* _Instruction_
Copy out the text of every one of the records below, line for line, with nothing changed, and leave the pictures out.

* _Record set_

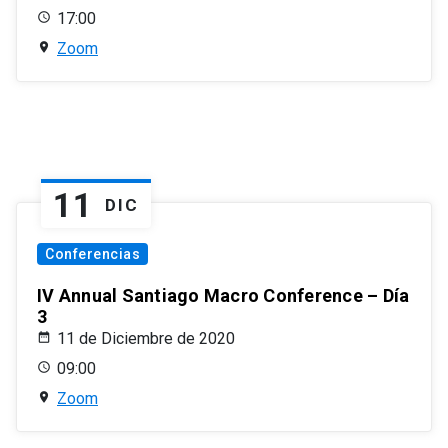
17:00
Zoom
11
DIC
Conferencias
IV Annual Santiago Macro Conference – Día
3
11 de Diciembre de 2020
09:00
Zoom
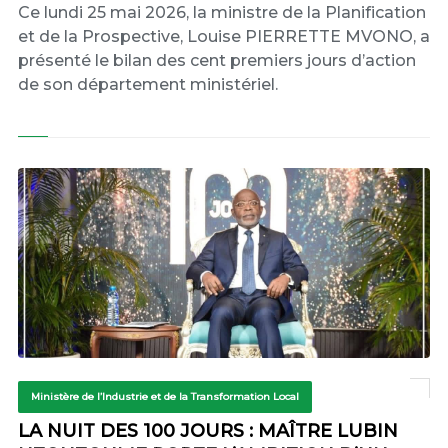
Ce lundi 25 mai 2026, la ministre de la Planification
et de la Prospective, Louise PIERRETTE MVONO, a
présenté le bilan des cent premiers jours d’action
de son département ministériel.
Ministère de l’Industrie et de la Transformation Local
LA NUIT DES 100 JOURS : MAÎTRE LUBIN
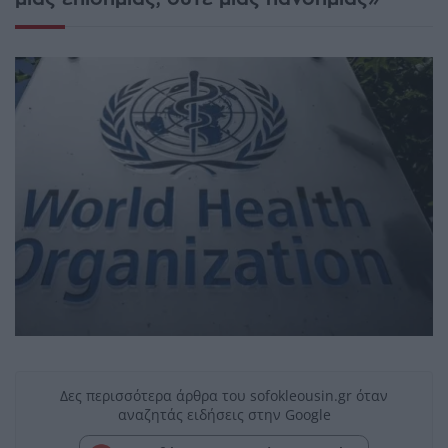
Δες περισσότερα άρθρα του sofokleousin.gr όταν
αναζητάς ειδήσεις στην Google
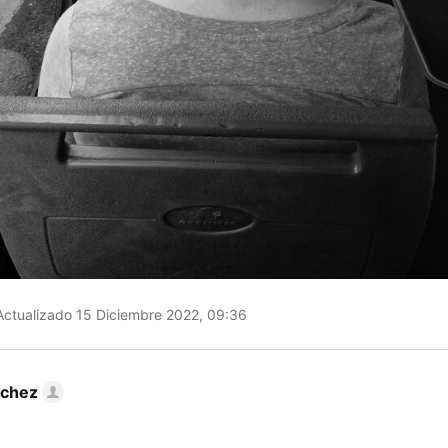
ctualizado 15 Diciembre 2022, 09:36
nchez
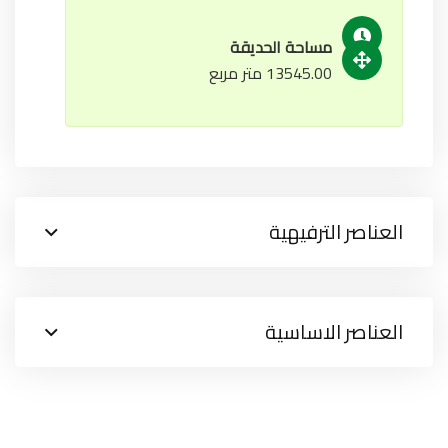
مساحة الحديقة
13545.00 متر مربع
العناصر الترفيهية
العناصر الاساسية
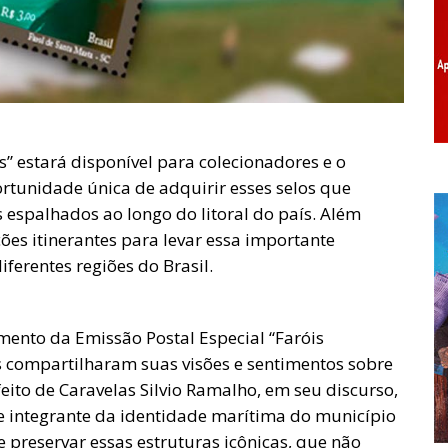
s” estará disponível para colecionadores e o
tunidade única de adquirir esses selos que
s espalhados ao longo do litoral do país. Além
ções itinerantes para levar essa importante
erentes regiões do Brasil.
ento da Emissão Postal Especial “Faróis
es compartilharam suas visões e sentimentos sobre
feito de Caravelas Silvio Ramalho, em seu discurso,
te integrante da identidade marítima do município
e preservar essas estruturas icônicas, que não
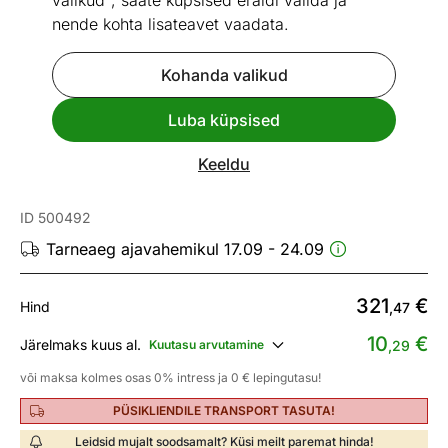
valikud", saate küpsised eraldi valida ja
nende kohta lisateavet vaadata.
Kohanda valikud
Go to slide 1
Go to slide 2
Go to slide 3
Go to slide 4
Go to slide 5
Go to slide 6
Go to slide 7
Go to slide 8
Go to slide 9
Go to slide 10
Go to slide 11
Luba küpsised
Vaata sarnaseid
Keeldu
Voodi Chilly Home 140x200 cm
ID 500492
Tarneaeg ajavahemikul 17.09 - 24.09
321
€
Hind
,47
10
€
Järelmaks kuus al.
Kuutasu arvutamine
,29
või maksa kolmes osas 0% intress ja 0 € lepingutasu!
PÜSIKLIENDILE TRANSPORT TASUTA!
Leidsid mujalt soodsamalt? Küsi meilt paremat hinda!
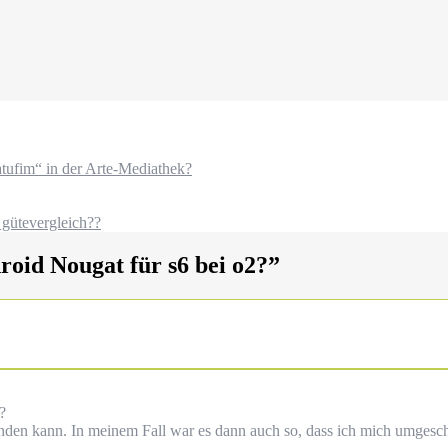
tufim“ in der Arte-Mediathek?
gütevergleich??
id Nougat für s6 bei o2?
”
?
inden kann. In meinem Fall war es dann auch so, dass ich mich umgesc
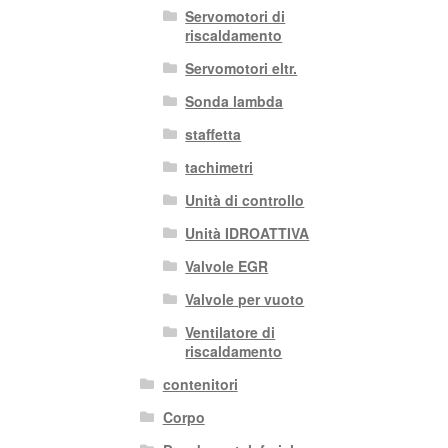
Servomotori di
riscaldamento
Servomotori eltr.
Sonda lambda
staffetta
tachimetri
Unità di controllo
Unità IDROATTIVA
Valvole EGR
Valvole per vuoto
Ventilatore di
riscaldamento
contenitori
Corpo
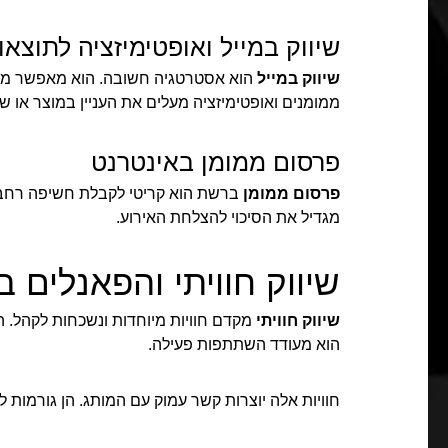
שיווק במייל ואופטימיזציה לתוצאו
שיווק במייל
הוא אסטרטגיה חשובה. הוא מאפשר מיקו
ממומנים ואופטימיזציה מעלים את העניין במוצר או שי
פרסום ממומן באינטרנט
פרסום ממומן
ברשת הוא קריטי לקבלת חשיפה רחבה. 
מגדיל את הסיכוי להצלחת האירוע.
שיווק חוויתי והפאנלים בו
שיווק חוויתי
מקדם חוויות מיוחדות ונשכחות לקהל. 
הוא מעודד השתתפות פעילה.
חוויות אלה יוצרות קשר עמוק עם המותג. הן גורמות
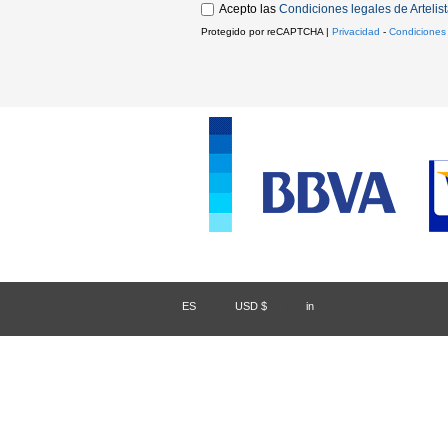
Acepto las
Condiciones legales de Artelis
Protegido por reCAPTCHA |
Privacidad
-
Condiciones
ES
/
USD $
/
in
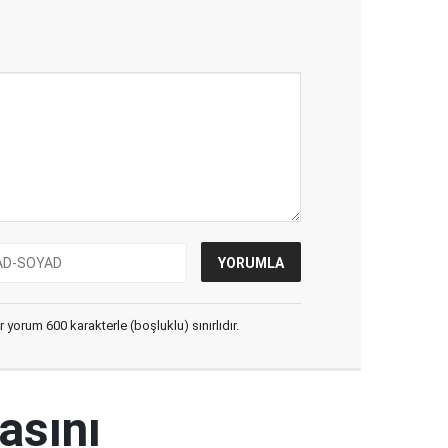
yorum 600 karakterle (boşluklu) sınırlıdır.
masını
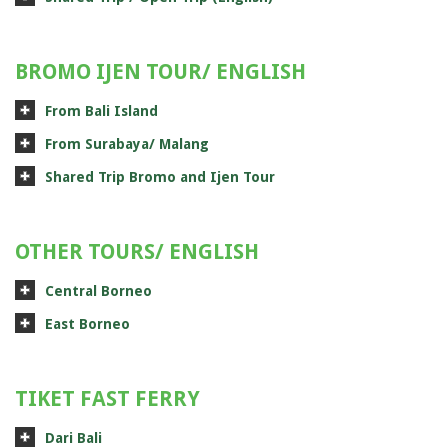
BROMO IJEN TOUR/ ENGLISH
From Bali Island
From Surabaya/ Malang
Shared Trip Bromo and Ijen Tour
OTHER TOURS/ ENGLISH
Central Borneo
East Borneo
TIKET FAST FERRY
Dari Bali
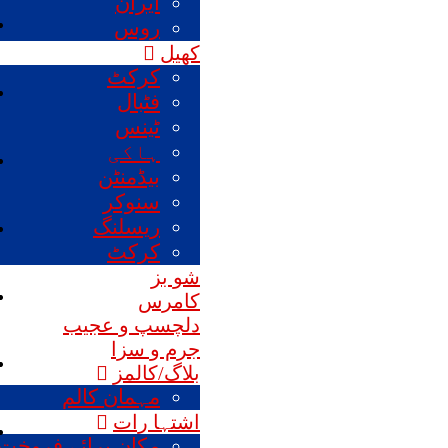
ایران
روس
کھیل
کرکٹ
فٹبال
ٹینس
ہاکی
بیڈمنٹن
سنوکر
ریسلنگ
کرکٹ
شو بز
کامرس
دلچسپ و عجیب
جرم و سزا
بلاگ/کالمز
مہمان کالم
اشتہا رات
مکان برائے فروخت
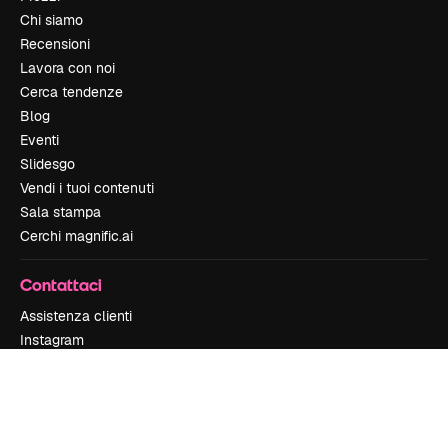
Chi siamo
Recensioni
Lavora con noi
Cerca tendenze
Blog
Eventi
Slidesgo
Vendi i tuoi contenuti
Sala stampa
Cerchi magnific.ai
Contattaci
Assistenza clienti
Instagram
YouTube
LinkedIn
TikTok
Discord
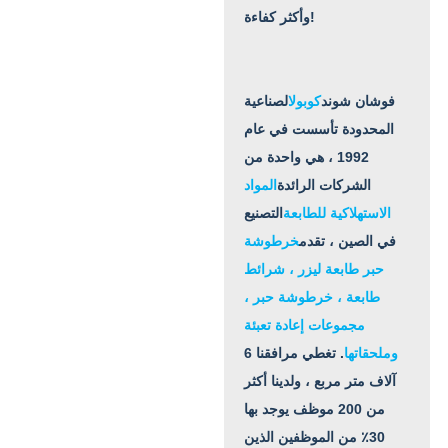
وأكثر كفاءة!
فوشان شوند
كوبول
الصناعية
المحدودة تأسست في عام
1992 ، هي واحدة من
الشركات الرائدة
المواد
الاستهلاكية للطابعة
التصنيع
في الصين ، تقدم
خرطوشة
حبر طابعة ليزر ، شرائط
طابعة ، خرطوشة حبر ،
مجموعات إعادة تعبئة
وملحقاتها
. تغطي مرافقنا 6
آلاف متر مربع ، ولدينا أكثر
من 200 موظف يوجد بها
30٪ من الموظفين الذين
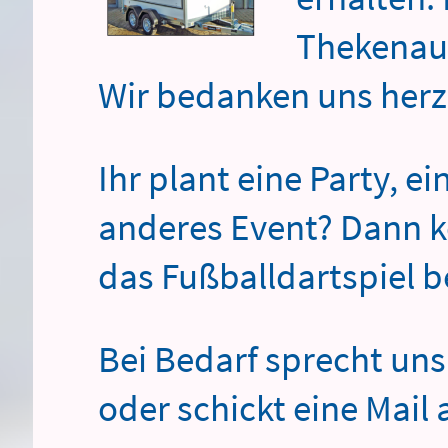
Thekenaus
Wir bedanken uns herzl
Ihr plant eine Party, e
anderes Event? Dann k
das Fußballdartspiel b
Bei Bedarf sprecht uns
oder schickt eine Mai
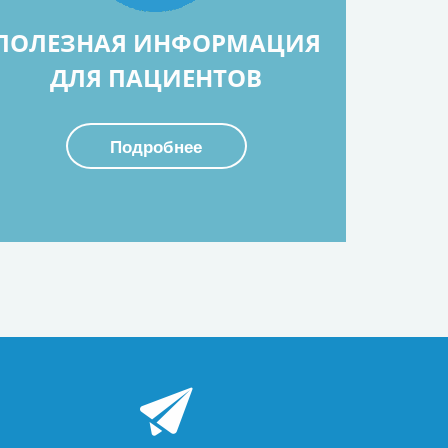
ПОЛЕЗНАЯ ИНФОРМАЦИЯ
ДЛЯ ПАЦИЕНТОВ
Подробнее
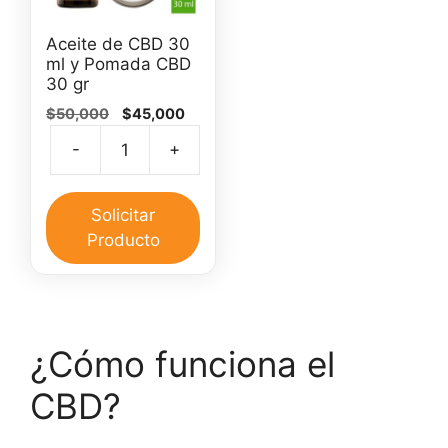
Aceite de CBD 30
ml y Pomada CBD
30 gr
El
El
$
50,000
$
45,000
precio
precio
-
+
original
actual
Aceite
era:
es:
de
$50,000.
$45,000.
CBD
Solicitar
30
Producto
ml
y
Pomada
CBD
¿Cómo funciona el
30
gr
CBD?
cantidad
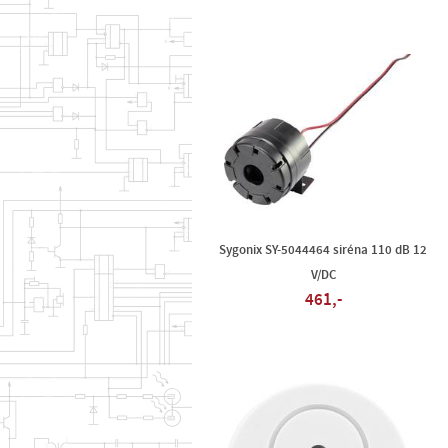
Sygonix SY-5044464 siréna 110 dB 12
V/DC
461,-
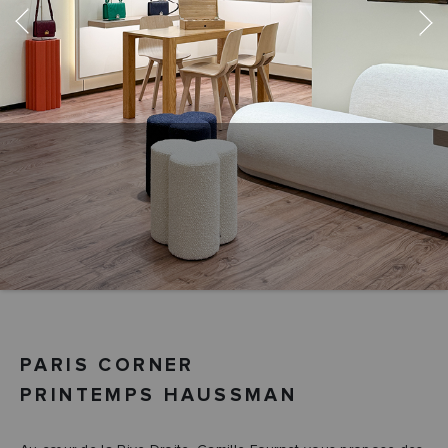
Previous
Next
PARIS CORNER
PRINTEMPS HAUSSMAN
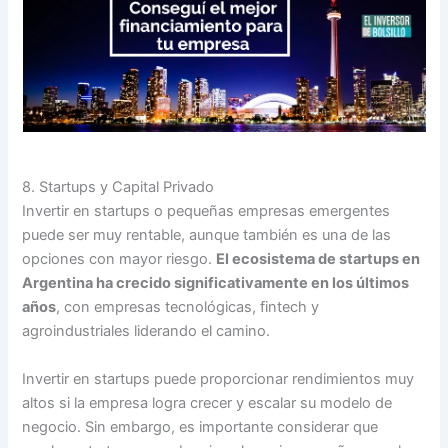
8. Startups y Capital Privado
Invertir en startups o pequeñas empresas emergentes
puede ser muy rentable, aunque también es una de las
opciones con mayor riesgo.
El ecosistema de startups en
Argentina ha crecido significativamente en los últimos
años
, con empresas tecnológicas, fintech y
agroindustriales liderando el camino.
Invertir en startups puede proporcionar rendimientos muy
altos si la empresa logra crecer y escalar su modelo de
negocio. Sin embargo, es importante considerar que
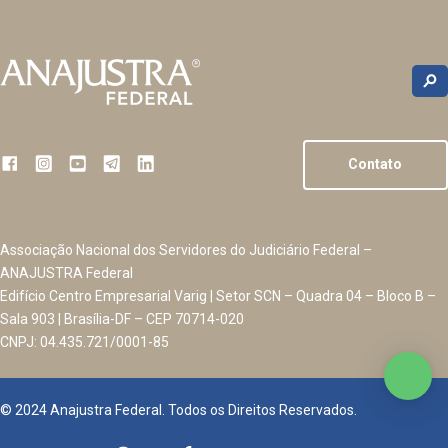
Contato
Associação Nacional dos Servidores do Judiciário Federal –
ANAJUSTRA Federal
Edifício Centro Empresarial Varig | Setor SCN – Quadra 04 – Bloco B –
Sala 903 | Brasília-DF – CEP 70714-020
CNPJ: 04.435.721/0001-85
© 2024 Anajustra Federal. Todos os Direitos Reservados.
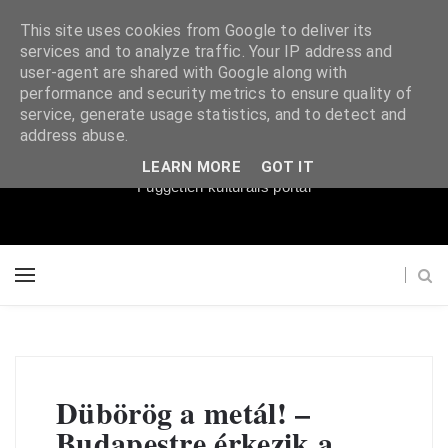
This site uses cookies from Google to deliver its
services and to analyze traffic. Your IP address and
user-agent are shared with Google along with
performance and security metrics to ensure quality of
service, generate usage statistics, and to detect and
Súgópéldány
address abuse.
LEARN MORE
GOT IT
Független kulturális portál
Dübörög a metál! –
Budapestre érkezik a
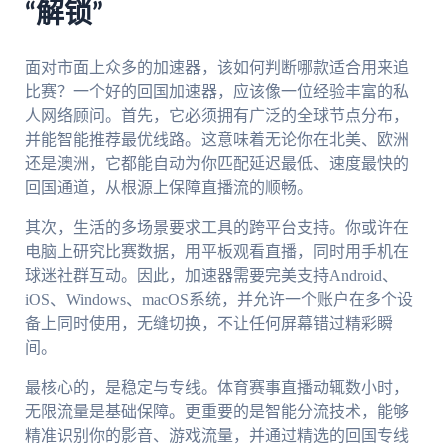
“解锁”
面对市面上众多的加速器，该如何判断哪款适合用来追
比赛？一个好的回国加速器，应该像一位经验丰富的私
人网络顾问。首先，它必须拥有广泛的全球节点分布，
并能智能推荐最优线路。这意味着无论你在北美、欧洲
还是澳洲，它都能自动为你匹配延迟最低、速度最快的
回国通道，从根源上保障直播流的顺畅。
其次，生活的多场景要求工具的跨平台支持。你或许在
电脑上研究比赛数据，用平板观看直播，同时用手机在
球迷社群互动。因此，加速器需要完美支持Android、
iOS、Windows、macOS系统，并允许一个账户在多个设
备上同时使用，无缝切换，不让任何屏幕错过精彩瞬
间。
最核心的，是稳定与专线。体育赛事直播动辄数小时，
无限流量是基础保障。更重要的是智能分流技术，能够
精准识别你的影音、游戏流量，并通过精选的回国专线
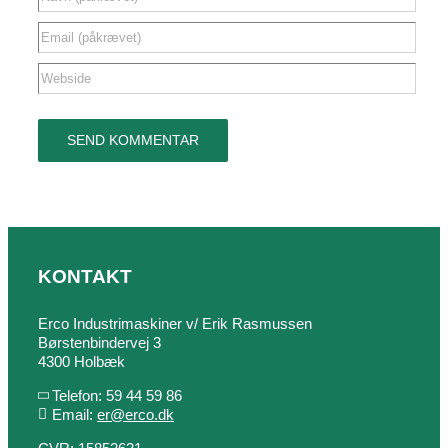
KONTAKT
Erco Industrimaskiner v/ Erik Rasmussen
Børstenbindervej 3
4300 Holbæk
Telefon: 59 44 59 86
Email:
er@erco.dk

* _Answer section_
17:00
Zoom
11
DIC
Conferencias
IV Annual Santiago Macro Conference – Día
3
11 de Diciembre de 2020
09:00
Zoom
Ce lundi 25 mai 2026, la ministre de la Planification
et de la Prospective, Louise PIERRETTE MVONO, a
présenté le bilan des cent premiers jours d’action
de son département ministériel.
Ministère de l’Industrie et de la Transformation Local
LA NUIT DES 100 JOURS : MAÎTRE LUBIN
Δες περισσότερα άρθρα του sofokleousin.gr όταν
αναζητάς ειδήσεις στην Google
ctualizado 15 Diciembre 2022, 09:36
nchez
مساحة الحديقة
13545.00 متر مربع
العناصر الترفيهية
العناصر الاساسية
s” estará disponível para colecionadores e o
tunidade única de adquirir esses selos que
s espalhados ao longo do litoral do país. Além
ções itinerantes para levar essa importante
erentes regiões do Brasil.
ento da Emissão Postal Especial “Faróis
es compartilharam suas visões e sentimentos sobre
feito de Caravelas Silvio Ramalho, em seu discurso,
te integrante da identidade marítima do município
e preservar essas estruturas icônicas, que não
valikud", saate küpsised eraldi valida ja
nende kohta lisateavet vaadata.
Kohanda valikud
Go to slide 1
Go to slide 2
Go to slide 3
Go to slide 4
Go to slide 5
Go to slide 6
Go to slide 7
Go to slide 8
Go to slide 9
Go to slide 10
Go to slide 11
Luba küpsised
Vaata sarnaseid
Keeldu
Voodi Chilly Home 140x200 cm
ID 500492
Tarneaeg ajavahemikul 17.09 - 24.09
321
€
Hind
,47
10
€
Järelmaks kuus al.
Kuutasu arvutamine
,29
või maksa kolmes osas 0% intress ja 0 € lepingutasu!
PÜSIKLIENDILE TRANSPORT TASUTA!
Leidsid mujalt soodsamalt? Küsi meilt paremat hinda!
tufim“ in der Arte-Mediathek?
gütevergleich??
id Nougat für s6 bei o2?
”
?
inden kann. In meinem Fall war es dann auch so, dass ich mich umgesc
Servomotori di
riscaldamento
Servomotori eltr.
Sonda lambda
staffetta
tachimetri
Unità di controllo
Unità IDROATTIVA
Valvole EGR
Valvole per vuoto
Ventilatore di
riscaldamento
contenitori
Corpo
שיווק במייל ואופטימיזציה לתוצאו
שיווק במייל
הוא אסטרטגיה חשובה. הוא מאפשר מיקו
ממומנים ואופטימיזציה מעלים את העניין במוצר או שי
פרסום ממומן באינטרנט
פרסום ממומן
ברשת הוא קריטי לקבלת חשיפה רחבה. 
מגדיל את הסיכוי להצלחת האירוע.
שיווק חוויתי והפאנלים בו
שיווק חוויתי
מקדם חוויות מיוחדות ונשכחות לקהל. 
הוא מעודד השתתפות פעילה.
חוויות אלה יוצרות קשר עמוק עם המותג. הן גורמות
Acepto las
Condiciones legales de Artelis
Protegido por reCAPTCHA |
Privacidad
-
Condiciones
ES
/
USD $
/
in
yorum 600 karakterle (boşluklu) sınırlıdır.
masını
BROMO IJEN TOUR/ ENGLISH
From Bali Island
From Surabaya/ Malang
Shared Trip Bromo and Ijen Tour
OTHER TOURS/ ENGLISH
Central Borneo
East Borneo
TIKET FAST FERRY
Dari Bali
ایران
روس
کھیل
کرکٹ
فٹبال
ٹینس
ہاکی
بیڈمنٹن
سنوکر
ریسلنگ
کرکٹ
شو بز
کامرس
دلچسپ و عجیب
جرم و سزا
بلاگ/کالمز
مہمان کالم
اشتہا رات
مکان برائے فروخت
Chi siamo
Recensioni
Lavora con noi
Cerca tendenze
Blog
Eventi
Slidesgo
Vendi i tuoi contenuti
Sala stampa
Cerchi magnific.ai
Contattaci
Assistenza clienti
Instagram
YouTube
LinkedIn
TikTok
Discord
وأكثر كفاءة!
فوشان شوند
كوبول
الصناعية
المحدودة تأسست في عام
1992 ، هي واحدة من
الشركات الرائدة
المواد
الاستهلاكية للطابعة
التصنيع
في الصين ، تقدم
خرطوشة
حبر طابعة ليزر ، شرائط
طابعة ، خرطوشة حبر ،
مجموعات إعادة تعبئة
وملحقاتها
. تغطي مرافقنا 6
آلاف متر مربع ، ولدينا أكثر
من 200 موظف يوجد بها
30٪ من الموظفين الذين
Thekenaus
Wir bedanken uns herzl
Ihr plant eine Party, e
anderes Event? Dann k
das Fußballdartspiel b
Bei Bedarf sprecht uns
oder schickt eine Mai
ПОЛЕЗНАЯ ИНФОРМАЦИЯ
ДЛЯ ПАЦИЕНТОВ
Подробнее
Aceite de CBD 30
ml y Pomada CBD
30 gr
El
El
$
50,000
$
45,000
precio
precio
-
+
original
actual
Aceite
era:
es:
de
$50,000.
$45,000.
CBD
Solicitar
30
Producto
ml
y
Pomada
CBD
¿Cómo funciona el
30
gr
CBD?
cantidad
Sygonix SY-5044464 siréna 110 dB 12
V/DC
461,-
Previous
Next
PARIS CORNER
PRINTEMPS HAUSSMAN
8. Startups y Capital Privado
Invertir en startups o pequeñas empresas emergentes
puede ser muy rentable, aunque también es una de las
opciones con mayor riesgo.
El ecosistema de startups en
Argentina ha crecido significativamente en los últimos
años
, con empresas tecnológicas, fintech y
agroindustriales liderando el camino.
Invertir en startups puede proporcionar rendimientos muy
altos si la empresa logra crecer y escalar su modelo de
negocio. Sin embargo, es importante considerar que
Contato
Associação Nacional dos Servidores do Judiciário Federal –
ANAJUSTRA Federal
Edifício Centro Empresarial Varig | Setor SCN – Quadra 04 – Bloco B –
Sala 903 | Brasília-DF – CEP 70714-020
CNPJ: 04.435.721/0001-85
© 2024 Anajustra Federal. Todos os Direitos Reservados.
This site uses cookies from Google to deliver its
services and to analyze traffic. Your IP address and
user-agent are shared with Google along with
performance and security metrics to ensure quality of
service, generate usage statistics, and to detect and
Súgópéldány
address abuse.
LEARN MORE
GOT IT
Független kulturális portál
Dübörög a metál! –
Budapestre érkezik a
“解锁”
面对市面上众多的加速器，该如何判断哪款适合用来追
比赛？一个好的回国加速器，应该像一位经验丰富的私
人网络顾问。首先，它必须拥有广泛的全球节点分布，
并能智能推荐最优线路。这意味着无论你在北美、欧洲
还是澳洲，它都能自动为你匹配延迟最低、速度最快的
回国通道，从根源上保障直播流的顺畅。
其次，生活的多场景要求工具的跨平台支持。你或许在
电脑上研究比赛数据，用平板观看直播，同时用手机在
球迷社群互动。因此，加速器需要完美支持Android、
iOS、Windows、macOS系统，并允许一个账户在多个设
备上同时使用，无缝切换，不让任何屏幕错过精彩瞬
间。
最核心的，是稳定与专线。体育赛事直播动辄数小时，
无限流量是基础保障。更重要的是智能分流技术，能够
精准识别你的影音、游戏流量，并通过精选的回国专线
KONTAKT
Erco Industrimaskiner v/ Erik Rasmussen
Børstenbindervej 3
4300 Holbæk
Telefon: 59 44 59 86
Email:
er@erco.dk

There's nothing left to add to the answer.